Southeastern Early College’s Magna Award is a well-deserved honor for a program that is drawing national attention.

SEC is doing many creative things to warrant the attention, but its basic recipe for success is simple – the students get individual attention.

SEC can do that because it is smaller. It has about 100 students now, but its popularity is causing growth. The student census will be capped at 250, however.

The program began with a grant from the Bill and Melinda Gates Foundation. It is a collaborative effort among the city and county school systems and Southeastern Community College.

There are many benefits for students. It is often a good fit for those who don’t thrive in the traditional high school setting. Essentially, students begin college once they get into high school with an eye either on a specific job they can train for on the SCC campus, or on transferring into a four-year university program.

SEC’s success can’t help but make us wonder if the concept couldn’t be applied to the tenets of education as a whole.

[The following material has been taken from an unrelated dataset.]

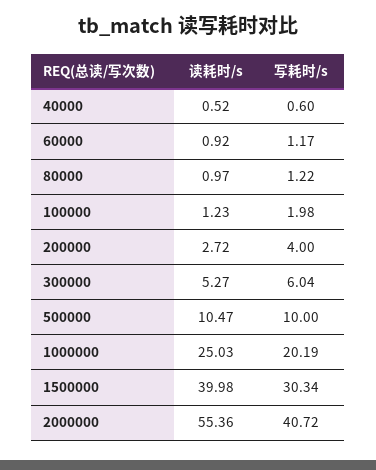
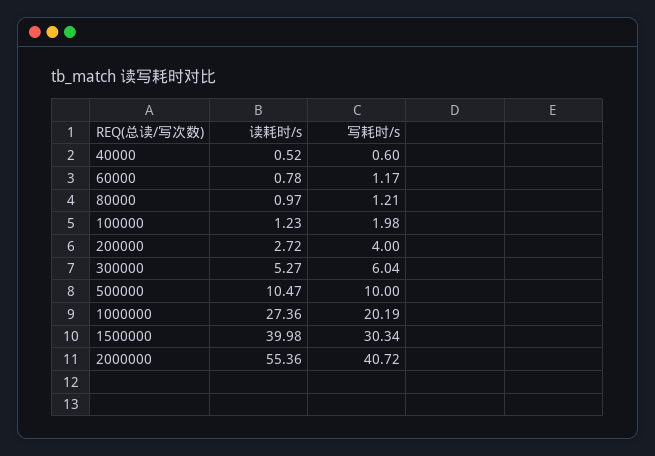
读耗时/s, 60000: 0.92 -> 0.78
写耗时/s, 80000: 1.22 -> 1.21
读耗时/s, 1000000: 25.03 -> 27.36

SEC is almost a throwback – essentially an old-school, one-room classroom with a 21st Century bent: smaller class sizes and individualized attention and counseling that isn’t available in large high schools, families are required to volunteer in the program, students participate in fun and enlightening field trips to places like Washington, D.C., and teachers aren’t beat over the head with the stupid test-taking mandates that No Child Left Behind demands.

This isn’t to say that the traditional high school setting doesn’t work well for many students, because it does, but at SEC, it’s interesting and exciting to see that what has begun as an experimental program is getting the job done in splendid fashion.